— TASK STATEMENT —
After locating the line with "menginginkan kenyamanan, kekuatan, dan" in the data that follows, return it and every later line exactly, up to and including the line with "Anda yang membutuhkan kendaraan".

— PROVIDED DATA —

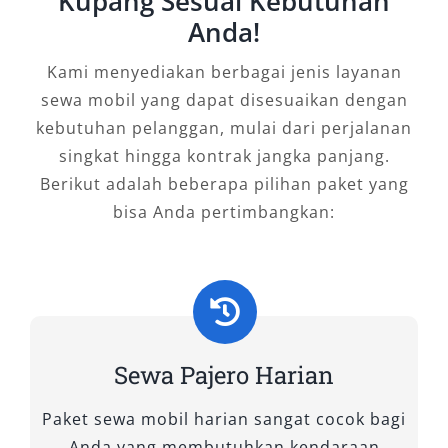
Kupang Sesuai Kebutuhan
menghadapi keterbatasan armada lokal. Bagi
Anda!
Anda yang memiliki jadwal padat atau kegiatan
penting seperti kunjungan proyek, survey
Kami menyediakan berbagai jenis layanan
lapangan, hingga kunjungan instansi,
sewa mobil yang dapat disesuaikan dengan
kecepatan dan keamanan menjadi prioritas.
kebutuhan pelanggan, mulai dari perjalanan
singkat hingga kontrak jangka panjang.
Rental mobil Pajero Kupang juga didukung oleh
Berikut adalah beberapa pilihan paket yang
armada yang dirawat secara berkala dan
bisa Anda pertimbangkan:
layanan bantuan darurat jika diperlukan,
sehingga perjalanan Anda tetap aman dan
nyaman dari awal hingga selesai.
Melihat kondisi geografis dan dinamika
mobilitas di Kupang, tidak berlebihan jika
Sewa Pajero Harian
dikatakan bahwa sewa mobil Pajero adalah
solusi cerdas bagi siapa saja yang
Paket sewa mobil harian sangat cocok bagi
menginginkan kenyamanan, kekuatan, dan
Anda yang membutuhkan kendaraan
---
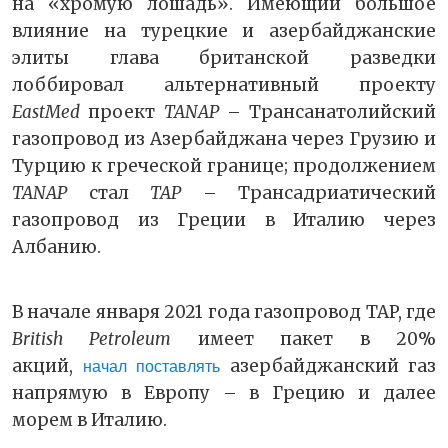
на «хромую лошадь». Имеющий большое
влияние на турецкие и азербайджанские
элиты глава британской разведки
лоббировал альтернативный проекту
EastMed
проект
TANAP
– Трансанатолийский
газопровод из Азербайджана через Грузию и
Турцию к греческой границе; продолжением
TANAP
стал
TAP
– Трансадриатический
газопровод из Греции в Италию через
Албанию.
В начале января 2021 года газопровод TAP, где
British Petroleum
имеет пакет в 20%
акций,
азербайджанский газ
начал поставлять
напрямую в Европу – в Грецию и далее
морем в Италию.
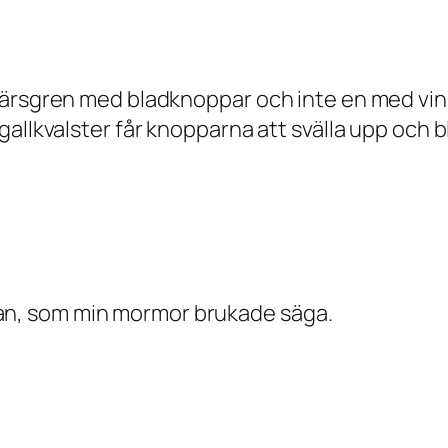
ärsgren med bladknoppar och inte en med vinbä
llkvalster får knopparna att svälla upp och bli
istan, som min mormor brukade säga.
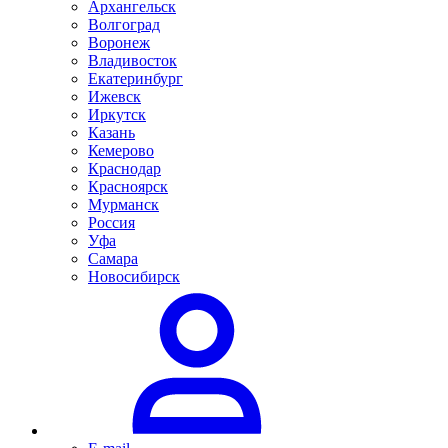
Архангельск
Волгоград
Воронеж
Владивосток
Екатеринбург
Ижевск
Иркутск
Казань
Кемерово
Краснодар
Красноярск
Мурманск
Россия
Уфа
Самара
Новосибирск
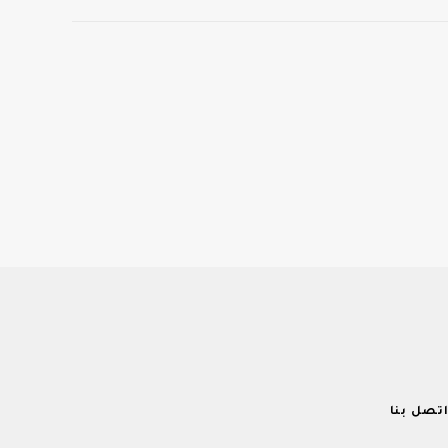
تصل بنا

— RESPONSE FOR THIS EXERCISE —
menginginkan kenyamanan, kekuatan, dan
Anda yang membutuhkan kendaraan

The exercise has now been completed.